WORK TO COMPLETE> Write out the listing below exactly, and omit any images you find in it.
┏━━
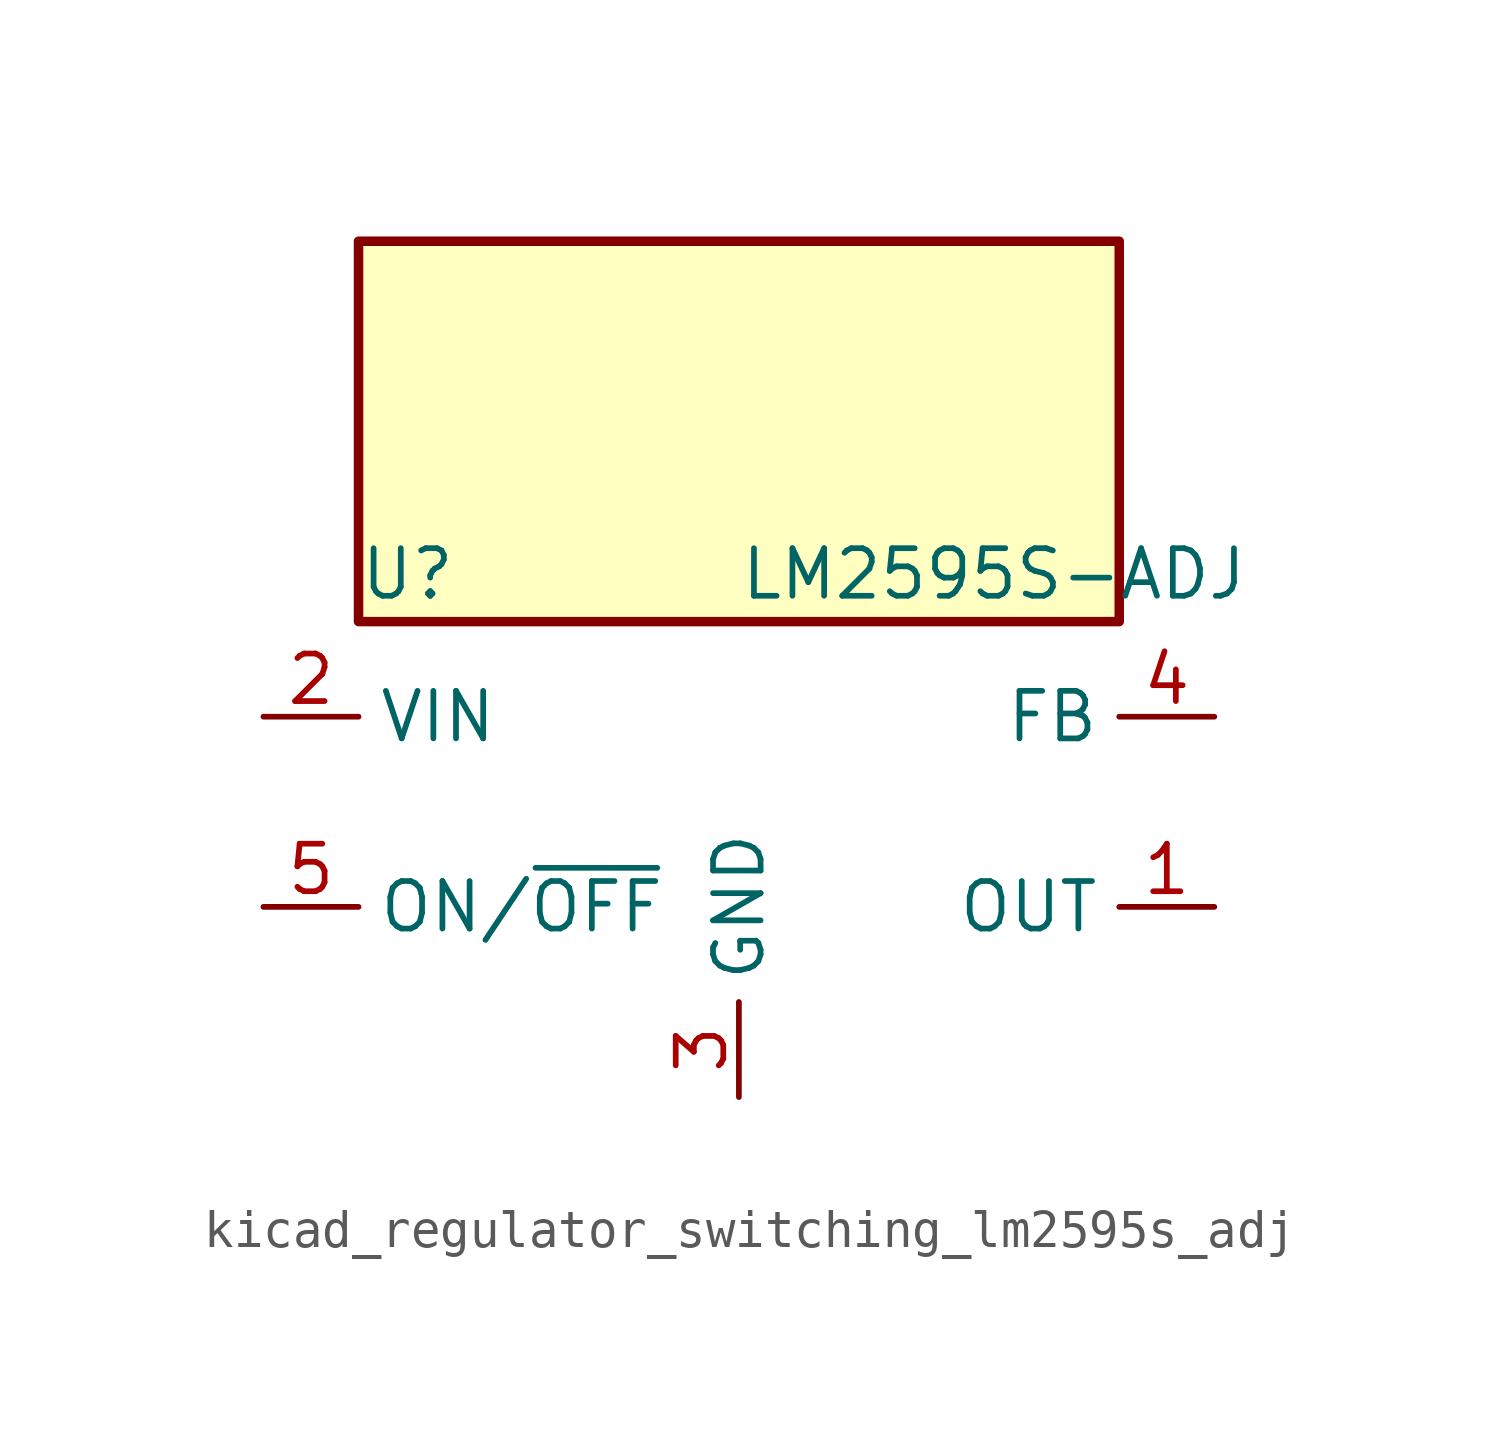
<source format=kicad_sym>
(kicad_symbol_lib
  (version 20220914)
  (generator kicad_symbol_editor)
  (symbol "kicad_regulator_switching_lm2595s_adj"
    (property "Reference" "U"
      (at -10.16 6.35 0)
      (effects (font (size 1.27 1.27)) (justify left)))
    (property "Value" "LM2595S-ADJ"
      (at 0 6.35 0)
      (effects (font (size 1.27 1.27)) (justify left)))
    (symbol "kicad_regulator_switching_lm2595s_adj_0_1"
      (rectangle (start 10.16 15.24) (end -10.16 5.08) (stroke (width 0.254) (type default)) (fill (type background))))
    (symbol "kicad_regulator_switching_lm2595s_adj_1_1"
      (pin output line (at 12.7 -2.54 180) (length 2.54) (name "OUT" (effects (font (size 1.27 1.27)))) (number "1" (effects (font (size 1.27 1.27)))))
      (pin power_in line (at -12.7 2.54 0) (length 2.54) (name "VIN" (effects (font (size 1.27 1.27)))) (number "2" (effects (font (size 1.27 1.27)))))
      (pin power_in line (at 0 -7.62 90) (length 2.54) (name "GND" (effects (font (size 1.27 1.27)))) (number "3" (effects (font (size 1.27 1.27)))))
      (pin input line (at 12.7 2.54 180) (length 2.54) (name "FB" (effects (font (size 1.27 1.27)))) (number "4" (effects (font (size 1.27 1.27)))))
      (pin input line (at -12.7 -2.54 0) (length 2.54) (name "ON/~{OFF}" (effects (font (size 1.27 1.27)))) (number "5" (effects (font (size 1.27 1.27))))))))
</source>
┗━━
SOLUTION TO THIS PROBLEM>
<source format=kicad_sym>
(kicad_symbol_lib
  (version 20220914)
  (generator kicad_symbol_editor)
  (symbol "kicad_regulator_switching_lm2595s_adj"
    (property "Reference" "U"
      (at -10.16 6.35 0)
      (effects (font (size 1.27 1.27)) (justify left)))
    (property "Value" "LM2595S-ADJ"
      (at 0 6.35 0)
      (effects (font (size 1.27 1.27)) (justify left)))
    (symbol "kicad_regulator_switching_lm2595s_adj_0_1"
      (rectangle (start 10.16 15.24) (end -10.16 5.08) (stroke (width 0.254) (type default)) (fill (type background))))
    (symbol "kicad_regulator_switching_lm2595s_adj_1_1"
      (pin output line (at 12.7 -2.54 180) (length 2.54) (name "OUT" (effects (font (size 1.27 1.27)))) (number "1" (effects (font (size 1.27 1.27)))))
      (pin power_in line (at -12.7 2.54 0) (length 2.54) (name "VIN" (effects (font (size 1.27 1.27)))) (number "2" (effects (font (size 1.27 1.27)))))
      (pin power_in line (at 0 -7.62 90) (length 2.54) (name "GND" (effects (font (size 1.27 1.27)))) (number "3" (effects (font (size 1.27 1.27)))))
      (pin input line (at 12.7 2.54 180) (length 2.54) (name "FB" (effects (font (size 1.27 1.27)))) (number "4" (effects (font (size 1.27 1.27)))))
      (pin input line (at -12.7 -2.54 0) (length 2.54) (name "ON/~{OFF}" (effects (font (size 1.27 1.27)))) (number "5" (effects (font (size 1.27 1.27))))))))
</source>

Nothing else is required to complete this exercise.